Bahan lain yang berpotensi dapat meningkatkan toksisitas suatu insektisida ialah ekstrak cabai jawa (Piper retrofractum Vahl., Piperaceae). Buah cabai jawa dilaporkan mengandung lebih dari 20 senyawa amida tak jenuh (Ahn et al. 1992; Kikuzaki et al. 1993; Parmar et al. 1997; Banerji et al. 2002). Beberapa senyawa di antaranya, seperti guininsin, piperisida, piperin, dan retrofraktamida A telah dilaporkan bersifat insektisida (Miyakado et al. 1989; Parmar et al. 1997; Scott et al. 2008). Senyawa-senyawa tersebut memiliki gugus metilendioksifenil sehingga selain bersifat insektisida juga berpotensi bersifat sinergis bila dicampurkan dengan bahan insektisida lain. Senyawa yang memiliki gugus metilendioksifenil dapat menggantikan insektisida lain sebagai substrat pada enzim monooksigenase polisubstrat, sehingga bahan aktif insektisida atau ekstrak lain yang dicampurkan tidak terurai dan dapat tetap bekerja (Scott et al. 2008).

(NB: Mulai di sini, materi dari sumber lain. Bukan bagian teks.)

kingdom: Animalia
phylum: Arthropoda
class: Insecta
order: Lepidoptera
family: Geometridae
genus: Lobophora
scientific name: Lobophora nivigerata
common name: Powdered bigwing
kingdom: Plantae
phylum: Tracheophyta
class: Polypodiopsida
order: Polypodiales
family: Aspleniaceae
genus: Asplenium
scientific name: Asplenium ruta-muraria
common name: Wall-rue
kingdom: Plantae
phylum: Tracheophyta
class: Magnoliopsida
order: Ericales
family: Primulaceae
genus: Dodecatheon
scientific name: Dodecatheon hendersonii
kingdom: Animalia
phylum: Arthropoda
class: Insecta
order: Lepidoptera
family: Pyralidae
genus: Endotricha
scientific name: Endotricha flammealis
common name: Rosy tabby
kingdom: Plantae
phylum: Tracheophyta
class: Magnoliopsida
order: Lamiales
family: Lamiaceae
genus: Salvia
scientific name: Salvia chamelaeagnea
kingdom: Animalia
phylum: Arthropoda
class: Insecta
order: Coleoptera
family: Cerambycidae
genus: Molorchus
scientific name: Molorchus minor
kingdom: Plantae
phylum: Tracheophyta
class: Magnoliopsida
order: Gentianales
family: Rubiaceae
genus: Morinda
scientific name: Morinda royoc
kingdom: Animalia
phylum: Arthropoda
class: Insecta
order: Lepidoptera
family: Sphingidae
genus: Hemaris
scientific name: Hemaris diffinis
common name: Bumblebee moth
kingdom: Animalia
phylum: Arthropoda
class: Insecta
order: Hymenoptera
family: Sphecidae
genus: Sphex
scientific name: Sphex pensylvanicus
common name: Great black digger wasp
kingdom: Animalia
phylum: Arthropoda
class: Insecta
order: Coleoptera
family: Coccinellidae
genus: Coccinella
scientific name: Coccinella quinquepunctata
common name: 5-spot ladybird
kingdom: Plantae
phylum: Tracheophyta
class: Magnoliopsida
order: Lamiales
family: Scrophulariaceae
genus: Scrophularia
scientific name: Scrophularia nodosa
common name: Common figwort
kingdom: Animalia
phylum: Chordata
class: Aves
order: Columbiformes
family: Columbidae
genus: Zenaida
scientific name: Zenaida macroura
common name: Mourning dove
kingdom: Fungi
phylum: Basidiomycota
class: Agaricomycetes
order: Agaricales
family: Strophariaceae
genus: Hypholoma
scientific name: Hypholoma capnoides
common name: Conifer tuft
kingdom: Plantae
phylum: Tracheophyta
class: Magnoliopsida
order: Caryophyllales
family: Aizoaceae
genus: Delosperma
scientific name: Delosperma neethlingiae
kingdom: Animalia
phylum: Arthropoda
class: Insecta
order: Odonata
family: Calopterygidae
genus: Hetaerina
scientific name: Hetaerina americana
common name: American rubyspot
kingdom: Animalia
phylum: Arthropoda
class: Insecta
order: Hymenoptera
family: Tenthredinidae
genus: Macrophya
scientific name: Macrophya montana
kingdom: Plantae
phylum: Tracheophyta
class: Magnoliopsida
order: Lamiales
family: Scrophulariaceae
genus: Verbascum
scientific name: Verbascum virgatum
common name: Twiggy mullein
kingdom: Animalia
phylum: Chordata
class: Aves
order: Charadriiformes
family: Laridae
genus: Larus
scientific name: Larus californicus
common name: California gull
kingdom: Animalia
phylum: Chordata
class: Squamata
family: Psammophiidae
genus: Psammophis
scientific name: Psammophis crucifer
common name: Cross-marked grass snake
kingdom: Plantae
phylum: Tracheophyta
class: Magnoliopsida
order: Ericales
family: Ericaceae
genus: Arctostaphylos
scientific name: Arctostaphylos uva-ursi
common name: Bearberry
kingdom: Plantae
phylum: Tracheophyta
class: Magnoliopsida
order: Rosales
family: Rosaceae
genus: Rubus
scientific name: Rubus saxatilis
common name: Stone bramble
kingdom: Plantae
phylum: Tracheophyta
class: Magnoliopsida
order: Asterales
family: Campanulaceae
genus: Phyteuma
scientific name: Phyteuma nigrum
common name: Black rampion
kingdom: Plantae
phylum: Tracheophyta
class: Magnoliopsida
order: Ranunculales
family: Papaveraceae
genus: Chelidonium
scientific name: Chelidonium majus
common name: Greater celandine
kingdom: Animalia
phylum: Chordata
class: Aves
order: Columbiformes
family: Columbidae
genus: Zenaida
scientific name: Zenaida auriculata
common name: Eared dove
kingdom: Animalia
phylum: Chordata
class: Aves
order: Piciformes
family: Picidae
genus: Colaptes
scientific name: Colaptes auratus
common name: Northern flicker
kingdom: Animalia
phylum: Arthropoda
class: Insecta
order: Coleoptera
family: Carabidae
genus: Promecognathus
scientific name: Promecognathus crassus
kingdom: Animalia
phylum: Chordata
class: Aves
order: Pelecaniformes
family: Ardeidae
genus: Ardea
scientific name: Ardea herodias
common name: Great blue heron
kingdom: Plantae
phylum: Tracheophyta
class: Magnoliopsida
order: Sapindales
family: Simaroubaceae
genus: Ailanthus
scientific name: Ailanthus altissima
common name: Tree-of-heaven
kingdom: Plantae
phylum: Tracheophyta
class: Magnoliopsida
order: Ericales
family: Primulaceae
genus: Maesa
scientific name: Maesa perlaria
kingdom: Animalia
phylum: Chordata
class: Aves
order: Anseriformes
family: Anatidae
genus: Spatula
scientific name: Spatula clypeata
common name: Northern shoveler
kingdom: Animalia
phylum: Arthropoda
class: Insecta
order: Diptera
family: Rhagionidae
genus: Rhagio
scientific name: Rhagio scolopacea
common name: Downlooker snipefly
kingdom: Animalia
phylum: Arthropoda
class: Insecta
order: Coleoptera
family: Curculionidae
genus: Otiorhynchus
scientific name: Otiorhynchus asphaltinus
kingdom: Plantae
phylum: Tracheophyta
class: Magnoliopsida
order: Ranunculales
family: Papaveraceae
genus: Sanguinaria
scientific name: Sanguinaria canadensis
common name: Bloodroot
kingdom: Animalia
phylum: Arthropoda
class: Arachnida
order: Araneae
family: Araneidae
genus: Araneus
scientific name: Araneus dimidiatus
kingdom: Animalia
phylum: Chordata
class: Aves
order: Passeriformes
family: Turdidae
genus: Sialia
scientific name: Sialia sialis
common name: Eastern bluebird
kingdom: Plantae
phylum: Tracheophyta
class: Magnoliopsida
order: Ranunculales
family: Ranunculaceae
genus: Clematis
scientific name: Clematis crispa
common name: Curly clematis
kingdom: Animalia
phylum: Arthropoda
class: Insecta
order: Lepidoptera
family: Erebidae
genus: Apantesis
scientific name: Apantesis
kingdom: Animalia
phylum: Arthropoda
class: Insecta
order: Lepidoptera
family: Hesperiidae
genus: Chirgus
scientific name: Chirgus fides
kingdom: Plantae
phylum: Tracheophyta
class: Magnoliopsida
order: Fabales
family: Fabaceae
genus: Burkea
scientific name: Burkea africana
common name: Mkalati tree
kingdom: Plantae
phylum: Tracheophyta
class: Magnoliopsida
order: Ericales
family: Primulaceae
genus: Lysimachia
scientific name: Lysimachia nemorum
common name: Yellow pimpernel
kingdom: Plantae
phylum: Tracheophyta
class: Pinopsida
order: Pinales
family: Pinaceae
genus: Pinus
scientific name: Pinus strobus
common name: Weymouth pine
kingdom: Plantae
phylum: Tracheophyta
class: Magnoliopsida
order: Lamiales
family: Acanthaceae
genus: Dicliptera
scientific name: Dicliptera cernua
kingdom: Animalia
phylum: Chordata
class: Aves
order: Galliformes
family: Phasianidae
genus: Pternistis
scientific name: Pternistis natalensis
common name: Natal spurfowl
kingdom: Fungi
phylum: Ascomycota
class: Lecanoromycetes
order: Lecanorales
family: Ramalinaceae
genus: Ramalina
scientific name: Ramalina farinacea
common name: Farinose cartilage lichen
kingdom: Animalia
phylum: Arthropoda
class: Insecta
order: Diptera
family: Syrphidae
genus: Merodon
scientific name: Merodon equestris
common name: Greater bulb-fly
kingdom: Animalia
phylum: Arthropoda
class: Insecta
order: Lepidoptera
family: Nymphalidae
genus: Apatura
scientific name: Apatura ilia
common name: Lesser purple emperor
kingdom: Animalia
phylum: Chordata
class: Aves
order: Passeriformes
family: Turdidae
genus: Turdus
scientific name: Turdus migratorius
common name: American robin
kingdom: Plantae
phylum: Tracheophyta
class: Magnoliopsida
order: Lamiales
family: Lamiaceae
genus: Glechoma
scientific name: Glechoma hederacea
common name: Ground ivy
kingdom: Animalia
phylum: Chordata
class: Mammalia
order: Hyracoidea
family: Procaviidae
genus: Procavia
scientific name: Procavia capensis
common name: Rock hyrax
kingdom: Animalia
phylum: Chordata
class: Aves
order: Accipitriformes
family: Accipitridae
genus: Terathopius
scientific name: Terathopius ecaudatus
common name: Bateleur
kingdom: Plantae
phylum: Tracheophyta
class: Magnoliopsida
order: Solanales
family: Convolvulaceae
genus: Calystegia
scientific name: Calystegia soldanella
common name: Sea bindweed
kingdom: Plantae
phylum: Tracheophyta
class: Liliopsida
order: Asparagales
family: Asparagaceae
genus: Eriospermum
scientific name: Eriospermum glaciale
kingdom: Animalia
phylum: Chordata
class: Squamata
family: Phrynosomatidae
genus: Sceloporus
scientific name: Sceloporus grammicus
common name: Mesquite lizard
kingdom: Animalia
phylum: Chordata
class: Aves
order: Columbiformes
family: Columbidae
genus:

Moar & Trumble (1987) melaporkan bahwa perlakuan dengan campuran formulasi Bt, avermektin, dan mimba mengakibatkan kematian lebih cepat pada larva Spodoptera exigua karena permeabilitas sel-sel dinding mesenteron larva meningkat akibat peracunan oleh racun Bt, sehingga aliran senyawa lain melintasi mesenteron meningkat. Ekstrak buah P. retrofractum memiliki senyawa aktif isobutilamida tak jenuh dengan aktivitas insektisida yang kuat dan bekerja sebagai racun saraf sehingga efek mematikannya berlangsung relatif cepat (Scott et al. 2008), sedangkan endotoksin dari Bt menyebabkan kelumpuhan yang cepat pada mesentron larva (Heimpel 1967). Gabungan kedua sifat tersebut diharapkan dapat mempercepat kematian larva C. pavonana bila kedua insektisida alami tersebut diaplikasikan dalam bentuk campuran.

Tujuan Penelitian

Penelitian ini bertujuan menentukan sifat aktivitas campuran formulasi B.

thuringiensis dan ekstrak etil asetat buah P. retrofractum dengan tiga macam

perbandingan konsentrasi (1:5; 1:10; dan 1:20, w/w) terhadap tingkat mortalitas dan perkembangan larva C. pavonana di laboratorium.

4

 

Manfaat Penelitian

Hasil penelitian ini diharapkan dapat memberikan informasi tentang potensi campuran formulasi B. thuringiensis dan ekstrak etil asetat buah P. retrofractum dengan perbandingan tertentu untuk digunakan sebagai alternatif pengendalian hama C. pavonana.